What do teachers want? More
The average U.S. teacher made $59,660 in 2016-17, reports the National Education Association in its annual ranking of the states. That’s expected to rise to $60,483 in 2017-18.
Teachers earned the most in New York ($81,902), California ($79,128), and Massachusetts ($78,100) and the least in Mississippi ($42,925), Oklahoma ($45,292) and West Virginia ($45,555).
Arizona teachers march at the Capitol in Phoenix. Photo: Ross D. Franklin/AP
Demands for higher teacher pay have sparked “statewide strikes and walkouts in West Virginia, Oklahoma, and now, Arizona,” writes Catherine Gewertz in Education Week. “West Virginia teachers won a 5 percent pay increase after their nine-day strike, and Oklahoma teachers received a $6,100 salary increase.”

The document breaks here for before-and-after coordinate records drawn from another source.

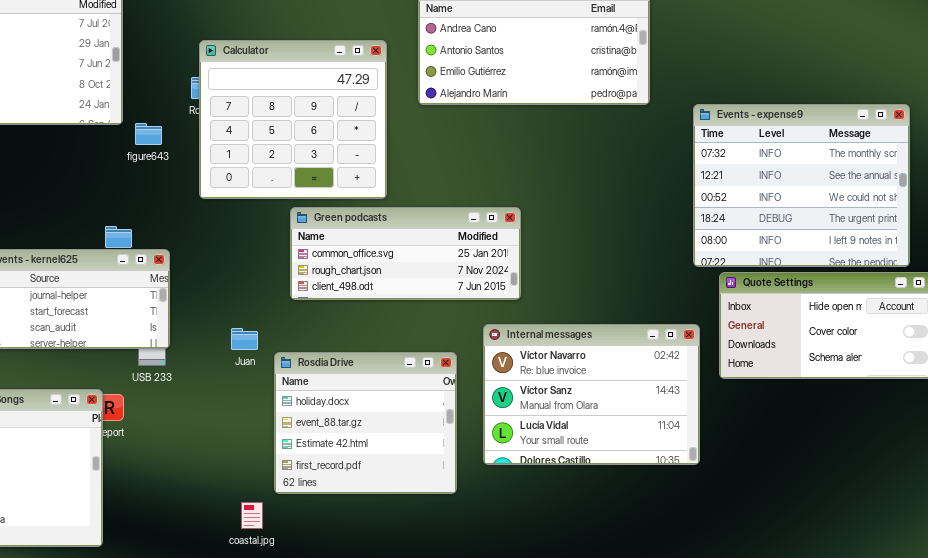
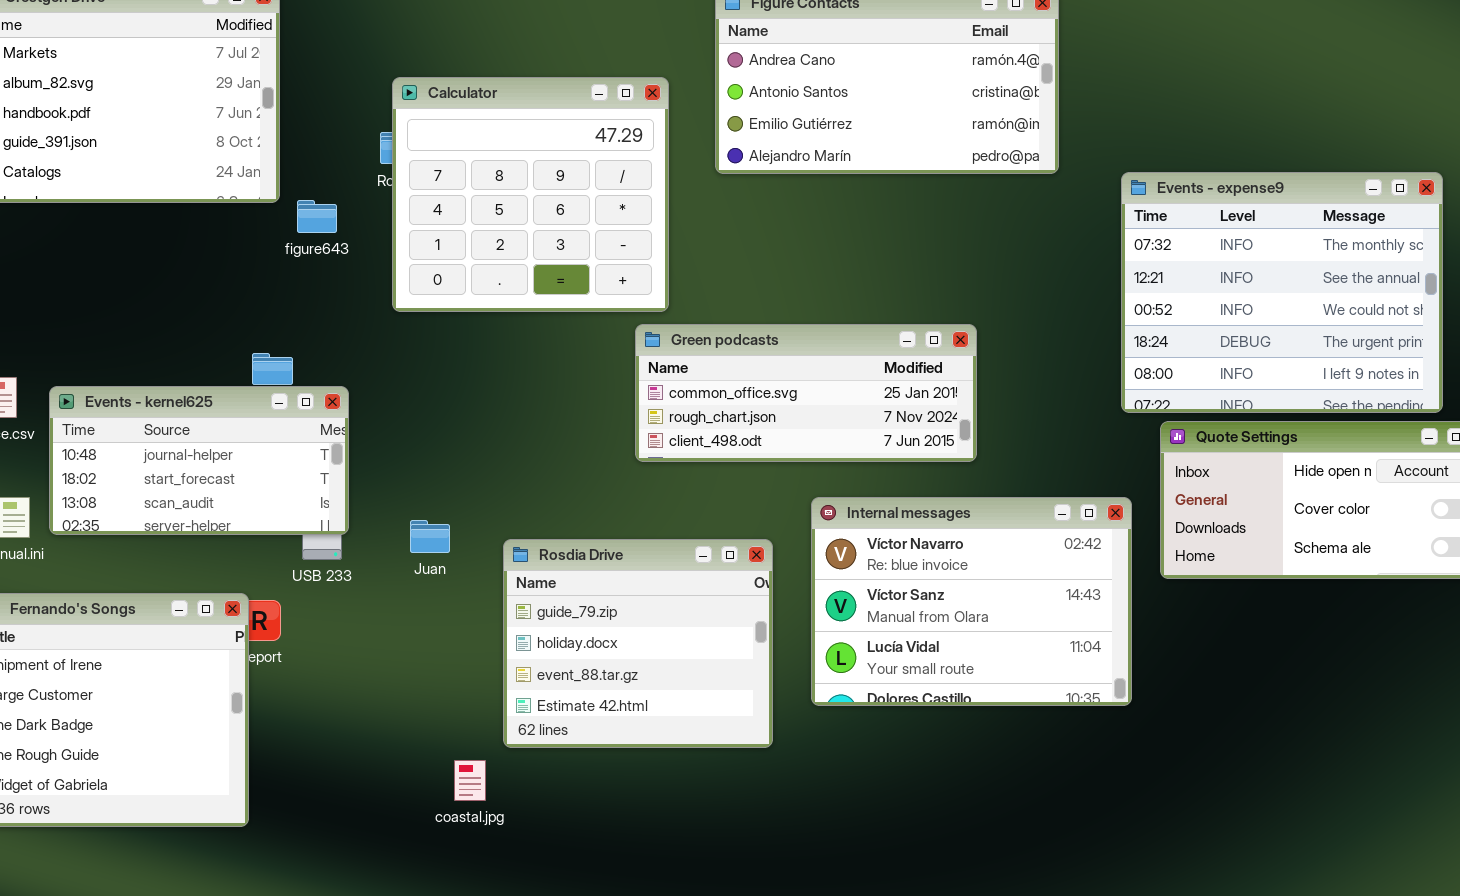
Green podcasts: [290,207,521,300] -> [635,324,977,462], moved
Juan: [231,328,258,350] -> [410,520,450,553], moved
Rosdia Drive: [274,352,457,494] -> [503,539,773,748], scrolled up 1 row

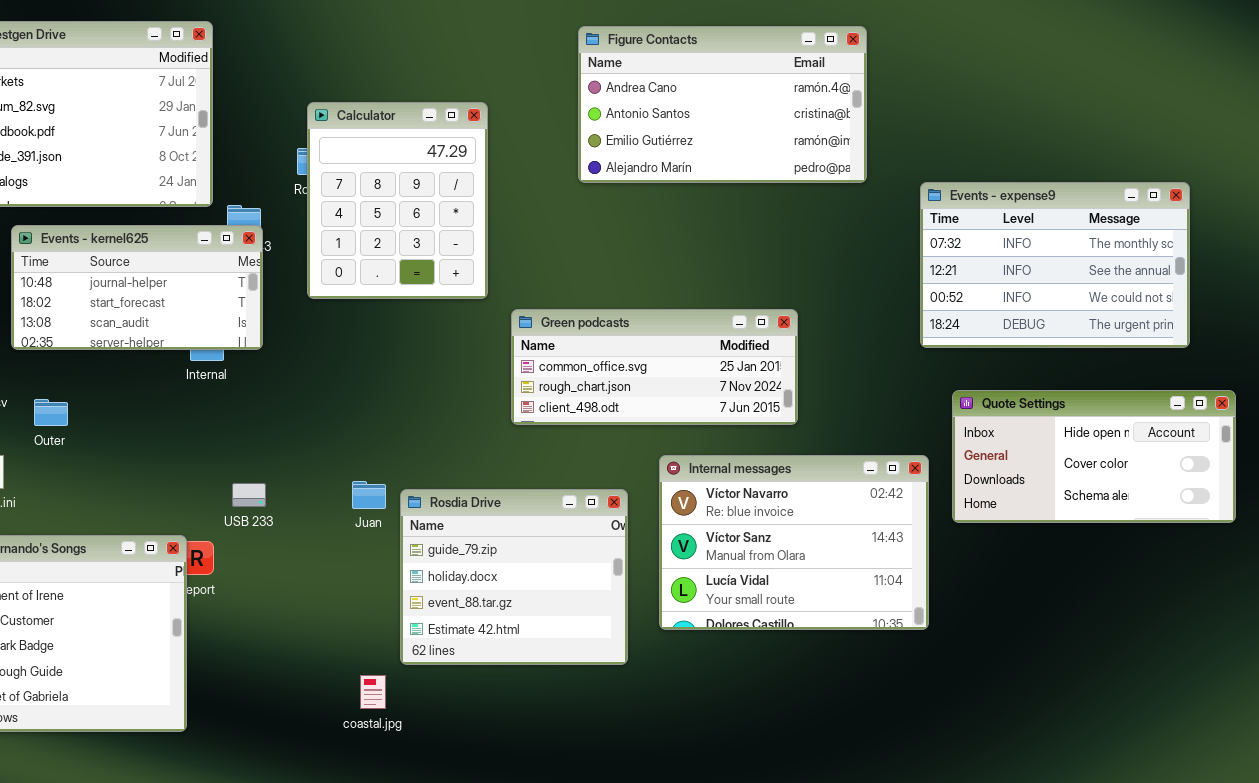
Calculator: [392,77,669,312] -> [307,102,488,299], resized
Events - expense9: [1121,172,1443,413] -> [920,182,1190,348], resized
Events - kernel625: [49,386,349,535] -> [11,225,263,350], moved
Juan: [410,520,450,553] -> [352,481,386,509], moved

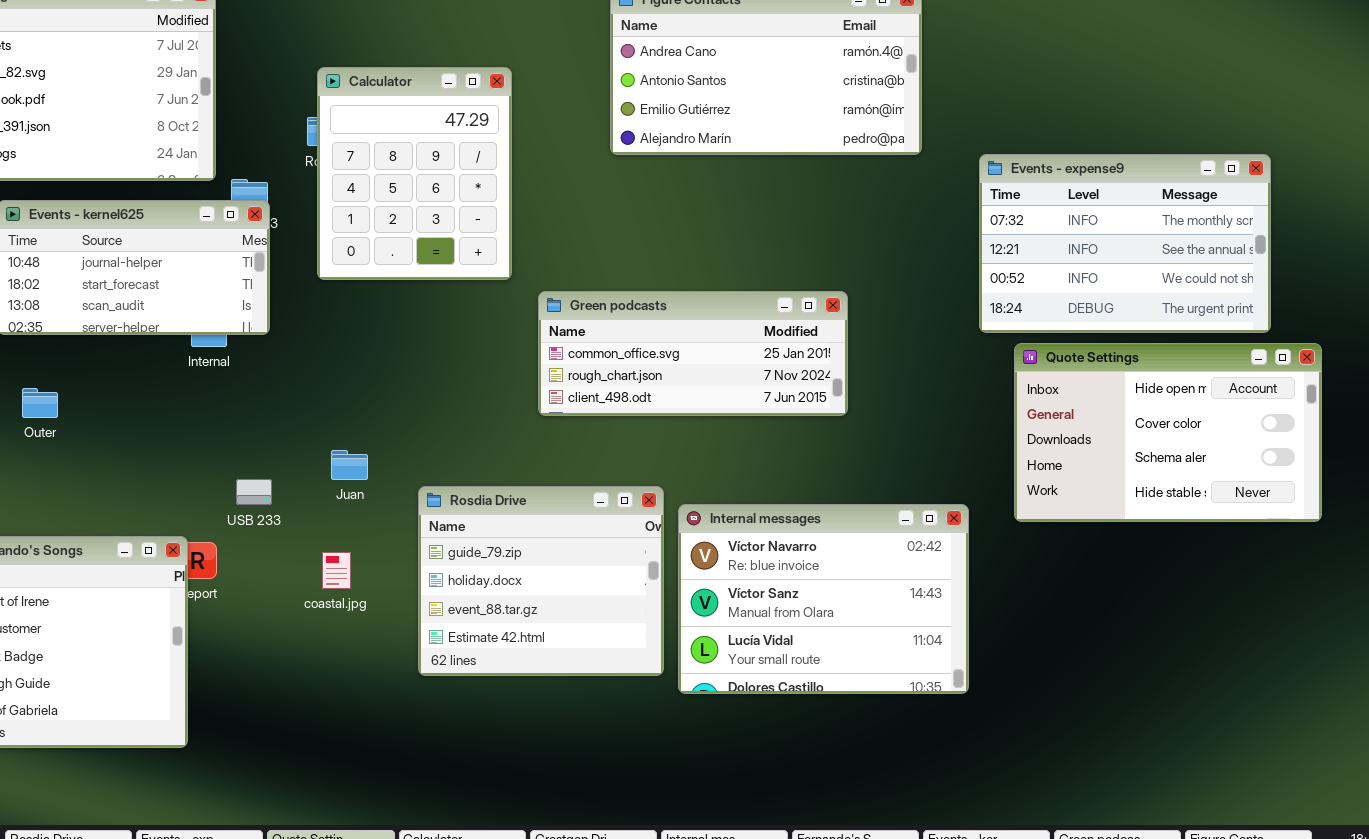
Quote Settings: [952,390,1236,523] -> [1014,343,1322,522], resized
Internal messages: [659,455,929,630] -> [678,504,969,694], moved
Juan: [352,481,386,509] -> [331,450,368,480], moved
coastal.jpg: [360,675,386,709] -> [322,552,351,589], moved

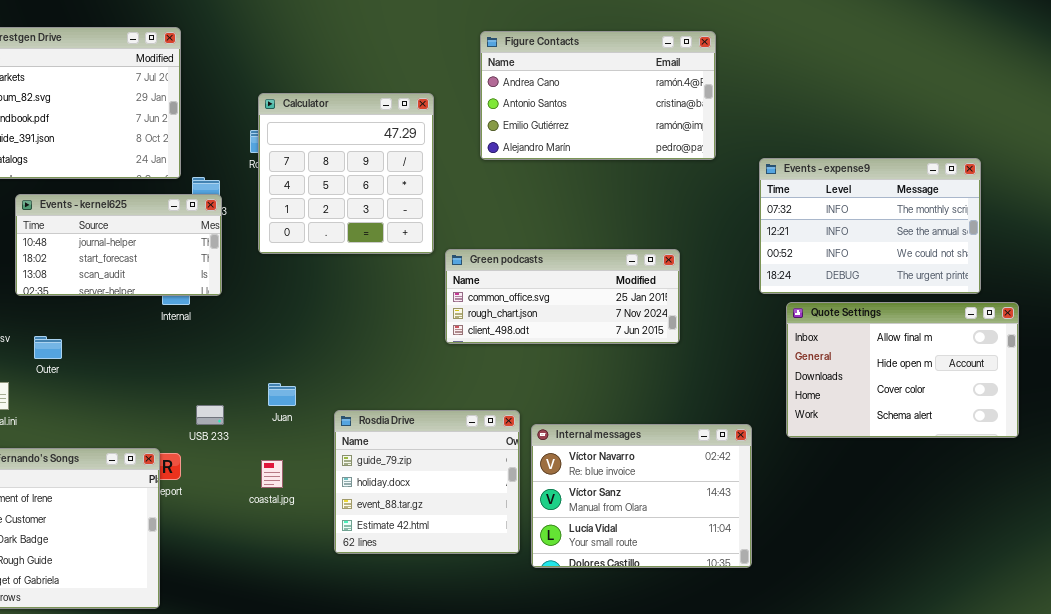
Calculator: [317,67,512,280] -> [258,93,434,254], resized
Green podcasts: [538,291,848,416] -> [445,249,680,344], moved
Quote Settings: [1014,343,1322,522] -> [786,302,1019,438], scrolled up 1 row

Arizona teachers are set to walk out today.
Union leaders want to put a tax-increase initiative on the November ballot, reports Channel 12 News. In addition to a 20 percent pay raise, teachers want “wage increases for support staff, restoration of education funding to the level it was in 2008 and no new tax cuts until the per-pupil spending reaches the national average.”
Teacher pay is declining, writes Rick Hess and Amy Cummings on RealClearPolicy. Over the past 20 years, teacher salaries fell by two percent, after inflation, yet “inflation-adjusted per-pupil spending actually grew by 27 percent from 1992 to 2014.”
In the states where teachers are angriest, spending increases haven’t gone to teachers, they write.
In Kentucky and West Virginia, over that same period, teacher pay fell by 3 percent even as real per-pupil spending increased by more than 35 percent. In Oklahoma, over that same stretch, a 26-percent increase in real per-pupil spending translated only into a 4-percent salary boost for teachers. As has been recently noted of the West Virginia teacher strike, “If teacher salaries had simply increased at the same rate as per-pupil spending, teacher salaries would have increased more than $17,000 since 1992 — to an average of more than $63,000 today.”